Overall, studies regarding gender differences in developing neuropathy in individuals with T2D are limited. The previous studies with contrary findings between gender and neuropathy compared with the current study had smaller samples, variations in types of diabetes and different study methods such as retrospective chart analysis and case–control study. Moreover, age and duration of diabetes are two critical factors in developing neuropathy [96]. The group of males and females in the current study had no significant difference in age and duration of diabetes, which can affect the association between gender and neuropathy.
4.5 Strength
The current study examined the complications of diabetes in women and men, both separately and combined. It also investigated the relationship between diabetes complications and sex regardless of influential factors such as age, duration of diabetes, BMI, hypertension, laboratory results and medications. This approach improves the gender-specific point of view on diabetes complications.
4.6 Limitations
There were some limitations in the current study. First, the generalisability of the findings might be limited because the characteristics of participants who visit the diabetes clinic at a tertiary centre may not represent the overall population of people with diabetes in the community. In addition, unknown confounding variables, which we did not include in the analysis, may also affect the results. In addition, a larger sample size enrolment could augment the quality of the results.
5 Conclusion
In this cross-sectional study, the prevalence of diabetes complications was significantly higher among men with diabetes, emphasising the necessity of better treatment adherence and lifestyle improvements in men. CAD was associated with the male gender, and retinopathy was associated with the female gender independent of their age, diabetes duration, anthropometric measures, laboratory findings and medications. This finding highlights the importance of better screening and follow-up for CAD in men with diabetes and retinopathy in women with diabetes. Notably, further studies are required to enhance our comprehensive comprehension and to create tailored treatments that account for the inherent variations in pathophysiology between genders.
Author Contributions
Kiavash Mokhtarpour: data curation (equal), investigation (equal), methodology (equal), writing–original draft (lead), writing–review and editing (equal). Amirhossein Yadegar: formal analysis (lead), methodology (equal), software (equal), visualization (equal), writing–review and editing (equal).
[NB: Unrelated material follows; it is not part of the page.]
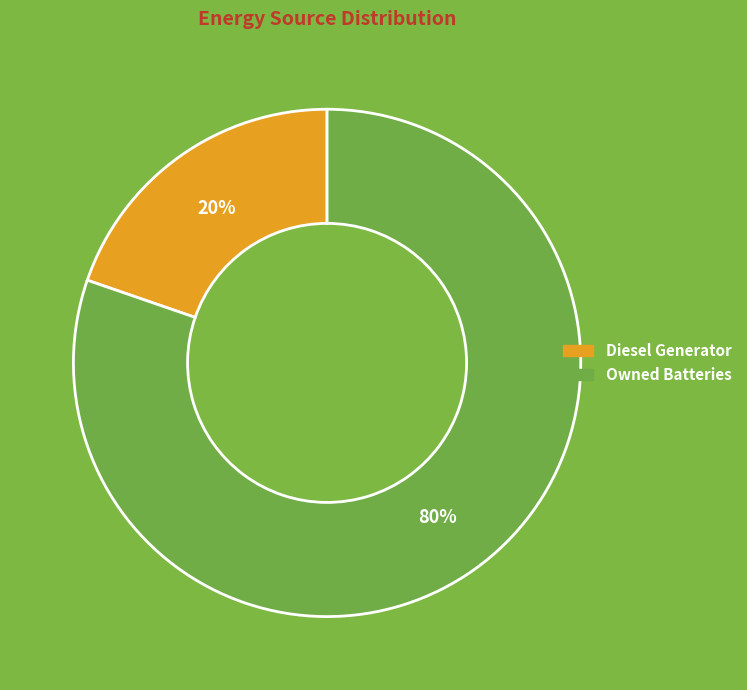

To the nearest percent, what is the combined percentage of Owned Batteries and Diesel Generator?

100%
Fatemeh Mohammadi: formal analysis (equal), methodology (supporting), software (equal), visualization (equal), writing–review and editing (supporting). Seyedehnazanin Aghayan: data curation (supporting), investigation (equal), writing–original draft (equal). Seyed Arsalan Seyedi: data curation (equal), formal analysis (equal). Soghra Rabizadeh: methodology (equal), supervision (equal), validation (equal). Alireza Esteghamati: conceptualization (equal), methodology (equal), supervision (equal). Manouchehr Nakhjavani: conceptualization (lead), methodology (lead), project administration (lead), supervision (equal), validation (equal), visualization (equal), writing–review and editing (lead).
Acknowledgement
The authors have nothing to report.
Ethics Statement
This study was conducted according to the Declaration of Helsinki principles and granted by the Tehran University of Medical Sciences ethics committee.
Consent
Informed consent was obtained from all participants included in the study.
Conflicts of Interest
The authors declare no conflicts of interest.
Open Research
Data Availability Statement
The dataset used in this study is available upon request from the corresponding author.